Lynch syndrome founder mutations in families of Navajo and German-American heritage

Abstract

9511 Background: Lynch syndrome is caused by mutations in mismatch repair (MMR) genes which confer extraordinarily high risk of colorectal cancer, endometrial, ovarian as well as lesser occurring cancer types. Carriers of these MMR mutations require genetic counseling, clinical surveillance, and targeted management.
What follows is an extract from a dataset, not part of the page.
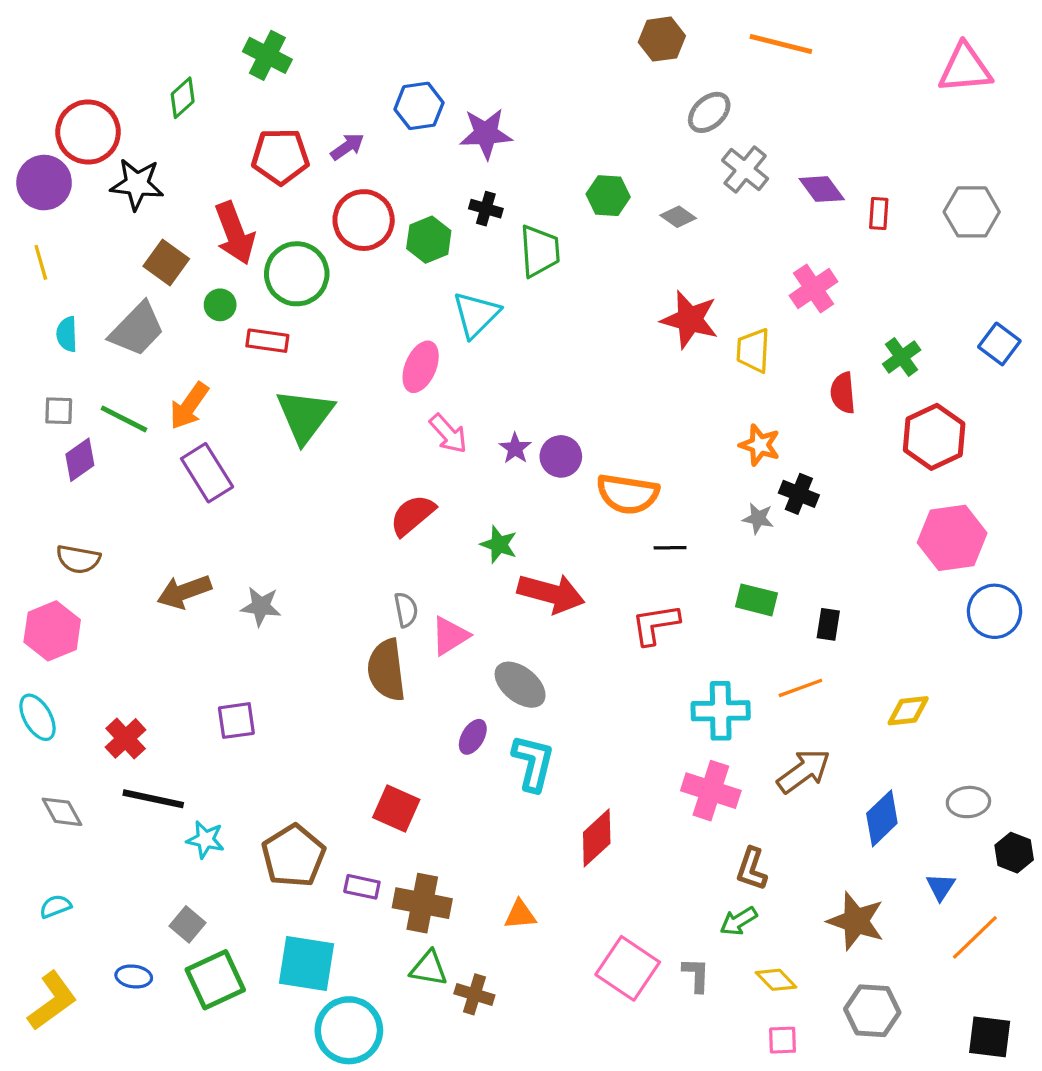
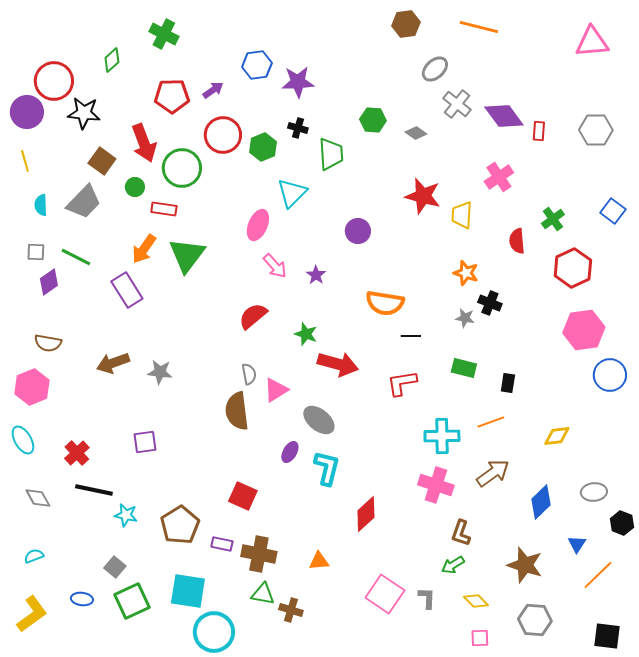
purple diamond: (822, 189) -> (504, 116), size x1.4
orange arrow: (189, 406) -> (144, 249), moved
purple circle: (561, 456) -> (358, 231), moved

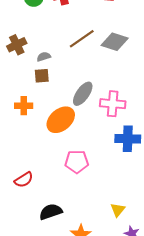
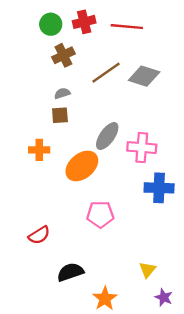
brown cross: (17, 45) -> (63, 55), moved

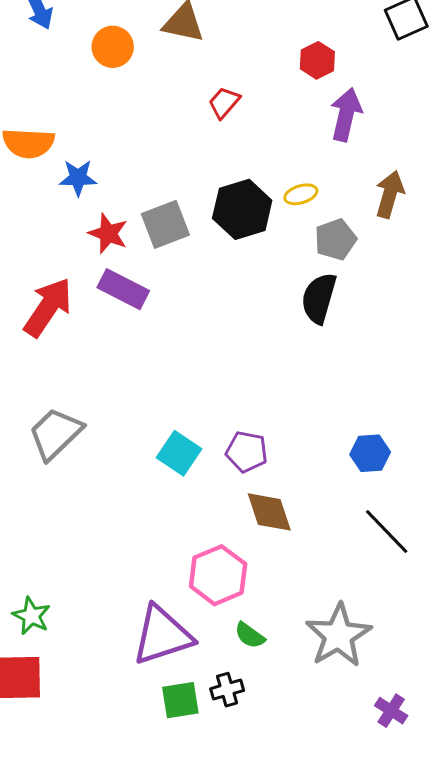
Methods: An MLH1 mutation among the Navajo consisted of a four basepair deletion beginning at the first nucleotide of codon 727. In Caucasians a deletion encompassing exons 1 - 6 of MSH2 occurred. To facilitate the diagnosis of these mutations, specific PCR-based tests were developed and used for large-scale screening of individuals at risk. An extensive genealogical and historical study was performed in search for a common origin of each mutation and its spread. Results: The MLH1 deletion mutation was found in members of six widely dispersed Navajo families in Arizona. To date, 386 individuals from these families have been identified to be at risk of whom 142 individuals have been tested with 56 harboring the mutation. The MSH2 deletion mutation was found in members of nine Caucasian families living in various parts of the U.S. To date 566 family members of the nine probands have been identified to be at risk and counseled; 137 of these have been tested, and 61 carry the mutation. Carriers of the mutation have already been identified in 14 states. Three of these families have been genealogically shown to descend from a German immigrant family that arrived in Pennsylvania in 1727. Conclusions: The postulated high frequency and continent-wide geographic distribution of these founder mutations beg the suggestion that until more is learned about their occurrences, the routine testing of individuals at risk for Lynch syndrome in the U.S. might include an assay for these mutations in the interest of early cancer detection and improved cancer control. No significant financial relationships to disclose.